Suppose $N\unlhd G$ and let $H\subseteq G$ such that $hn=nh$ for all $n \in N, h \in H$. Show $H\unlhd G$. 
Suppose $N\unlhd G$ and let $H\subseteq G$ such that $hn=nh$ for all $n \in N, h \in H$. Show $H\unlhd G$.

It was not hard to show $H$ is a subgroup of $G$. For identity, $en=n=ne$, where $e$ is the identity in $G$. For closure, $(h_1h_2)n=h_1nh_2=n(h_1h_2)$ by the fact that all $h$ communte with all $n$. For inverse, we already have $hn=nh$. Multiply $h^{-1}$ to the left and right we will get $nh^{-1}=h^{-1}n$.
The question is, I have been spending a long time trying to show $H$ is indeed a normal subgroup of $G$.
My thoughts were $g^{-1}ng \in N$ as $N$ is a normal subgroup of $G$.
I have tried let $g^{-1}ng = n_1 \in N$. This forms connections between $N$ and $G$.
Also, $hn=nh, hn_1=n_1h$. This forms connections between $N$ and $H$.
So I decided to rewrite those relations and substitute into the term $g^{-1}hg$, and tried to show $g^{-1}hg \in H$.
Thing is, no matter how did I calculate it, it just ended as getting an identity equation.
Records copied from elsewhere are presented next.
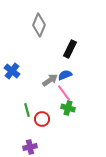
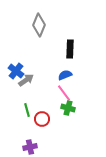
black rectangle: rotated 24 degrees counterclockwise
blue cross: moved 4 px right
gray arrow: moved 24 px left
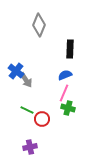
gray arrow: rotated 91 degrees clockwise
pink line: rotated 60 degrees clockwise
green line: rotated 48 degrees counterclockwise
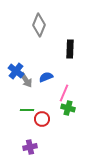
blue semicircle: moved 19 px left, 2 px down
green line: rotated 24 degrees counterclockwise
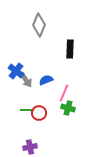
blue semicircle: moved 3 px down
red circle: moved 3 px left, 6 px up
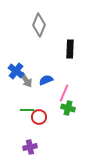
red circle: moved 4 px down
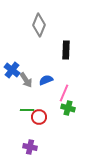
black rectangle: moved 4 px left, 1 px down
blue cross: moved 4 px left, 1 px up
purple cross: rotated 24 degrees clockwise
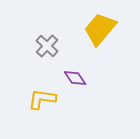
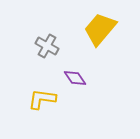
gray cross: rotated 15 degrees counterclockwise
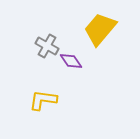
purple diamond: moved 4 px left, 17 px up
yellow L-shape: moved 1 px right, 1 px down
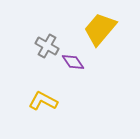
purple diamond: moved 2 px right, 1 px down
yellow L-shape: moved 1 px down; rotated 20 degrees clockwise
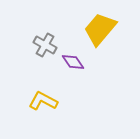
gray cross: moved 2 px left, 1 px up
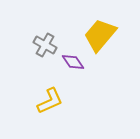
yellow trapezoid: moved 6 px down
yellow L-shape: moved 7 px right; rotated 128 degrees clockwise
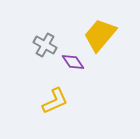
yellow L-shape: moved 5 px right
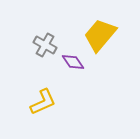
yellow L-shape: moved 12 px left, 1 px down
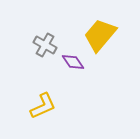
yellow L-shape: moved 4 px down
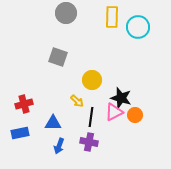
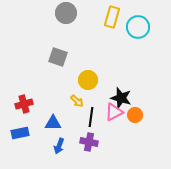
yellow rectangle: rotated 15 degrees clockwise
yellow circle: moved 4 px left
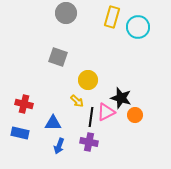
red cross: rotated 30 degrees clockwise
pink triangle: moved 8 px left
blue rectangle: rotated 24 degrees clockwise
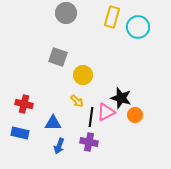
yellow circle: moved 5 px left, 5 px up
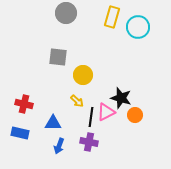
gray square: rotated 12 degrees counterclockwise
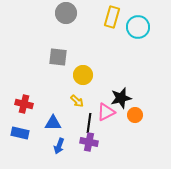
black star: rotated 30 degrees counterclockwise
black line: moved 2 px left, 6 px down
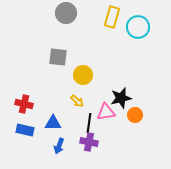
pink triangle: rotated 18 degrees clockwise
blue rectangle: moved 5 px right, 3 px up
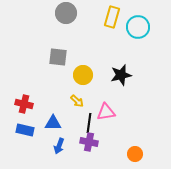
black star: moved 23 px up
orange circle: moved 39 px down
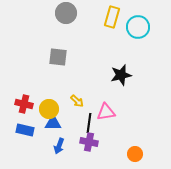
yellow circle: moved 34 px left, 34 px down
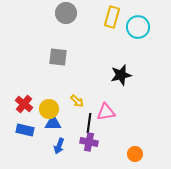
red cross: rotated 24 degrees clockwise
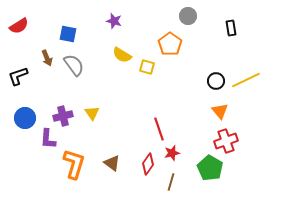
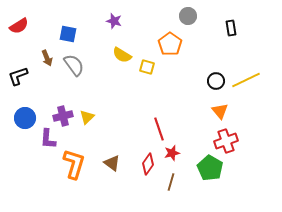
yellow triangle: moved 5 px left, 4 px down; rotated 21 degrees clockwise
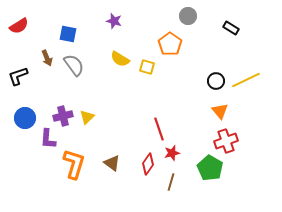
black rectangle: rotated 49 degrees counterclockwise
yellow semicircle: moved 2 px left, 4 px down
Any help would be much appreciated.
 A: Others have noted that the result is true if we assume that $H$ is the set of all elements that centralize $N$; that is, that
$$H = C_G(N) = \{g\in G\mid gn=ng\text{ for all }n\in N\}.$$
This seems implied by the arguments given in the original post "proving" that $H$ is a subgroup.
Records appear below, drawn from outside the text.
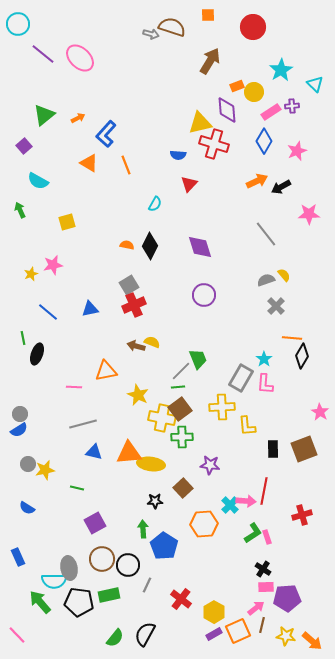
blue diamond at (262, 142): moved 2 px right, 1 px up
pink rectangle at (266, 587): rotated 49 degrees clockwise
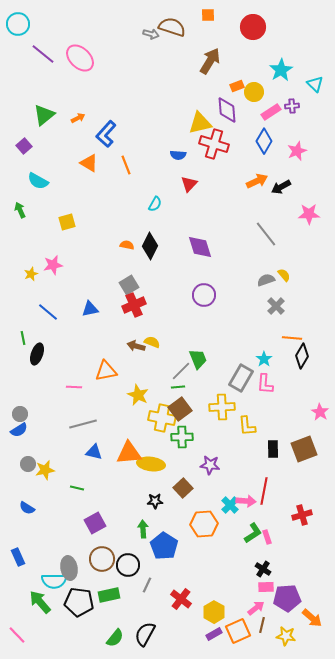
orange arrow at (312, 641): moved 23 px up
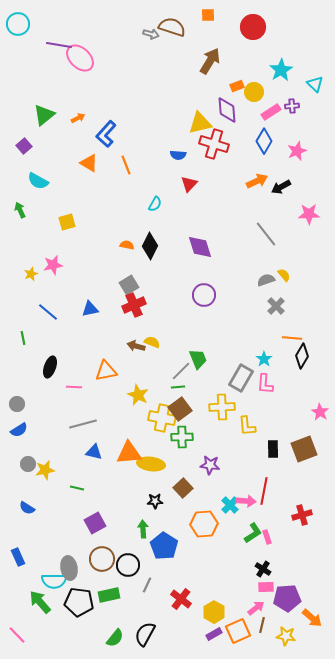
purple line at (43, 54): moved 16 px right, 9 px up; rotated 30 degrees counterclockwise
black ellipse at (37, 354): moved 13 px right, 13 px down
gray circle at (20, 414): moved 3 px left, 10 px up
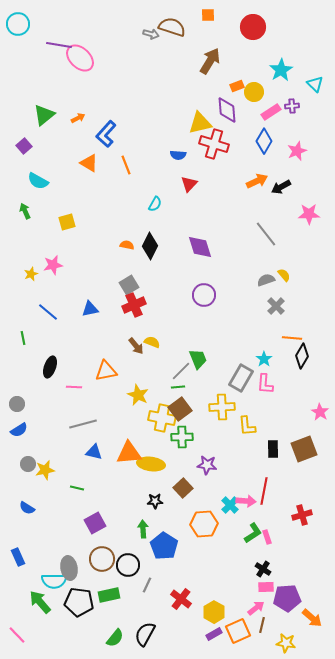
green arrow at (20, 210): moved 5 px right, 1 px down
brown arrow at (136, 346): rotated 144 degrees counterclockwise
purple star at (210, 465): moved 3 px left
yellow star at (286, 636): moved 7 px down
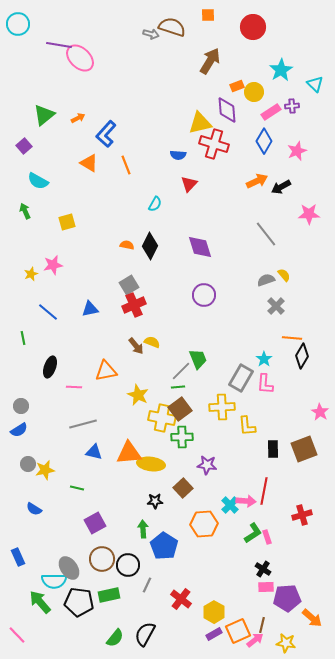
gray circle at (17, 404): moved 4 px right, 2 px down
blue semicircle at (27, 508): moved 7 px right, 1 px down
gray ellipse at (69, 568): rotated 25 degrees counterclockwise
pink arrow at (256, 608): moved 1 px left, 32 px down
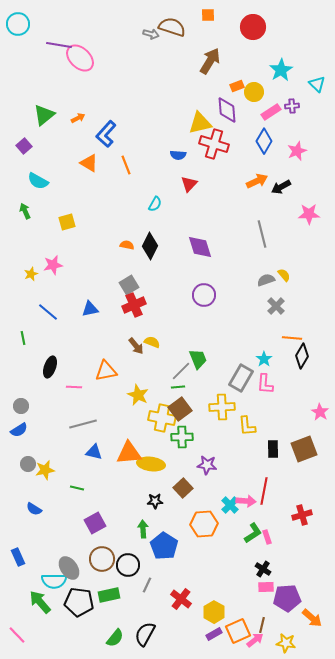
cyan triangle at (315, 84): moved 2 px right
gray line at (266, 234): moved 4 px left; rotated 24 degrees clockwise
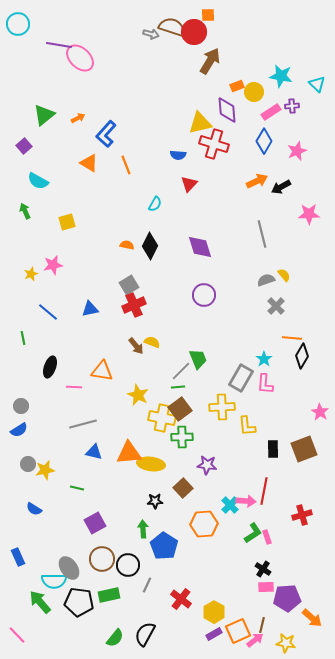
red circle at (253, 27): moved 59 px left, 5 px down
cyan star at (281, 70): moved 6 px down; rotated 30 degrees counterclockwise
orange triangle at (106, 371): moved 4 px left; rotated 20 degrees clockwise
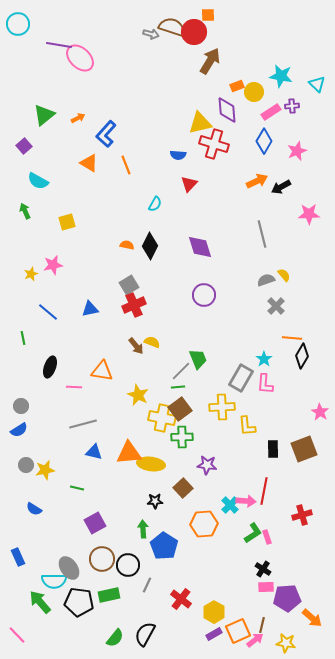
gray circle at (28, 464): moved 2 px left, 1 px down
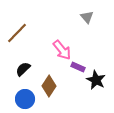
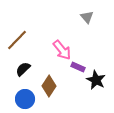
brown line: moved 7 px down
However, as written, the statement literally just asks to show that any subgroup of $C_G(N)$ is normal in $G$. This gives a counterexample to the statement as written.
Let $G=C_2\times S_3$, $N=C_2\times\{e\}$, and $H=\{e\}\times\langle (12)\rangle$. Then $H$ centralizes $N$, but $H$ is not normal in $G$, as it is not normal in $\{e\}\times S_3$.
A: Note that $H=C_G(N)$ is known to be the centralizer of the subgroup $N$. Since $N$ is a normal subgroup of $G$, we have $gNg^{-1}=N$ for any $g\in G$. In other words, the function $\varphi_g\colon N\to N$ such that $\varphi_g(n)=gng^{-1}$ defines an automorphism, for every $g\in G$. So, the function $\Psi\colon G\to{\rm Aut}(N)$ such that $\Psi(g)=\varphi_g$ is well defined, and it is easy to prove that $\Psi$ is a homomorphism. Knowing that the kernel of any homomorphism is a normal subgroup, one can show that, in fact, $\text{ker}\Psi=C_G(N).$